J’avais récemment planifié une journée avec mon jeune garçon.
Mais j’avais aussi une échéance professionnelle.
Je pensais pouvoir tout faire ; j’avais tort.
Après des virées peu enthousiastes au terrain de jeux, trop de télé, une histoire bâclée au coucher et plein de caprices, je me suis effondrée à la cuisine pour envoyer d’autres courriels, consternée de ne pas plutôt appeler mon grand-père ou payer toutes mes factures.
Je serais normalement la première à me reprocher ma mauvaise gestion du temps mais, la veille, je m’étais rendu compte que je n’étais pas une mère dépassée ou négligente par nature. J’étais soumise au joug du « facteur de rareté ».
Dans leur livre Scarcity : Why Having Too Little Means So Much, le psychologue de la cognition Eldar Shafir et l’économiste Sendhil Mullainathan expliquent que la perception d’un manque – de nourriture, d’argent ou, dans mon cas, de temps – nous absorbe tellement que cela affecte notre pensée, bien plus que les soucis ou le stress : « La rareté accapare l’esprit, qui se tourne alors automatiquement et avec force vers les besoins non satisfaits », écrivent-ils.
Les deux auteurs ont découvert que, dans des circonstances variées, les effets psychologiques de la rareté étaient très semblables : une vision atrophiée, focalisée sur le besoin immédiat (le respect de la date butoir), avec des conséquences potentiellement négatives à long terme, pour avoir négligé d’autres sphères importantes de nos vies et pris de mauvaises décisions pour l’avenir.
« Imaginez-vous en voiture, une nuit de tempête, illustre M. Shafir. Vous conduisez prudemment, si concentré sur la route devant que vous n’êtes plus vraiment conscient de votre environnement : vous serez moins enclin à voir les panneaux ou à écouter vos passagers, et vous pourriez même négliger des choses importantes, comme un véhicule arrivant du carrefour, sur votre droite. »

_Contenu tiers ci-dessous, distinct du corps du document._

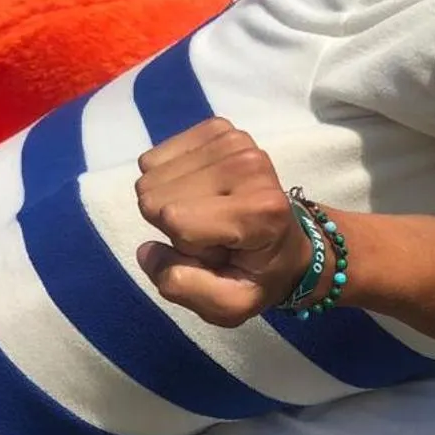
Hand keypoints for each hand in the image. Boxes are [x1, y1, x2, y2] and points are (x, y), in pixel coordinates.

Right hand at [135, 118, 312, 325]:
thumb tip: (147, 249)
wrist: (287, 242)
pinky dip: (171, 177)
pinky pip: (157, 155)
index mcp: (260, 210)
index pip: (174, 219)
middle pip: (156, 196)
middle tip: (213, 232)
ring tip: (210, 214)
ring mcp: (236, 141)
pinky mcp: (219, 128)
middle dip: (175, 222)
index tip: (217, 251)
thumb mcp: (229, 305)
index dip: (184, 245)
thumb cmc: (257, 275)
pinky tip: (202, 191)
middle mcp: (250, 165)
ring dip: (173, 200)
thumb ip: (183, 288)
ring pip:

Voici quelques-unes des découvertes de MM. Shafir et Mullainathan sur l’impact parfois surprenant de la rareté sur nos vies.
Régime et distraction
Troisième jour de régime et vous ne pensez qu’à cet en-cas dans votre tiroir. Vous devez appeler l’enseignant de votre enfant, mais son nom vous échappe. Puis un client vous contacte pour vous reprocher l’envoi d’un courriel non sécurisé avec des renseignements confidentiels. Ne sous-estimez pas le facteur de rareté : votre obsession pour ce que vous pouvez ou non manger a altéré vos facultés cognitives.
Une étude a montré qu’il fallait 30 % plus de temps à des gens au régime pour repérer le mot « nuage » comparativement au mot « beignet » dans une grille de mots mêlés. Intelligence fluide, capacité cognitive et contrôle exécutif relèvent de ce que MM. Shafir et Mullainathan appellent la bande passante mentale. La rareté affecte notre raisonnement, le contrôle de nos pulsions et la clarté de notre pensée.
Les effets des soucis d’argent
À court terme, si vous manquez d’argent, vous savez sans doute tirer le meilleur parti de chaque dollar. Il a été prouvé que les gens démunis évaluaient mieux la valeur des choses et les bonnes affaires. Toutefois, une vision atrophiée par la rareté affecte la prise de décision à long terme. Même la crainte d’un manque financier peut altérer la faculté de raisonnement : lors d’une étude, des étudiants mis au fait d’une situation hypothétique comportant l’obligation de payer une grosse facture ont beaucoup moins bien réussi un test de QI.
Date butoir et hausse de productivité
La rareté a bien un avantage, qui explique pourquoi les gens qui réussissent font souvent les choses à la dernière minute. « Quand l’esprit est obnubilé par la rareté, on devient plus attentif et efficace », expliquent MM. Shafir et Mullainathan. L’esprit rivé sur la tâche à accomplir, nous sommes moins enclins aux erreurs d’inattention et plus réceptifs aux inspirations soudaines. C’est la vertu de la focalisation. Mais il ne faut pas, lors de ces élans de progrès, oublier les questions personnelles, garantes de notre équilibre de vie. Comme une journée avec mon fils.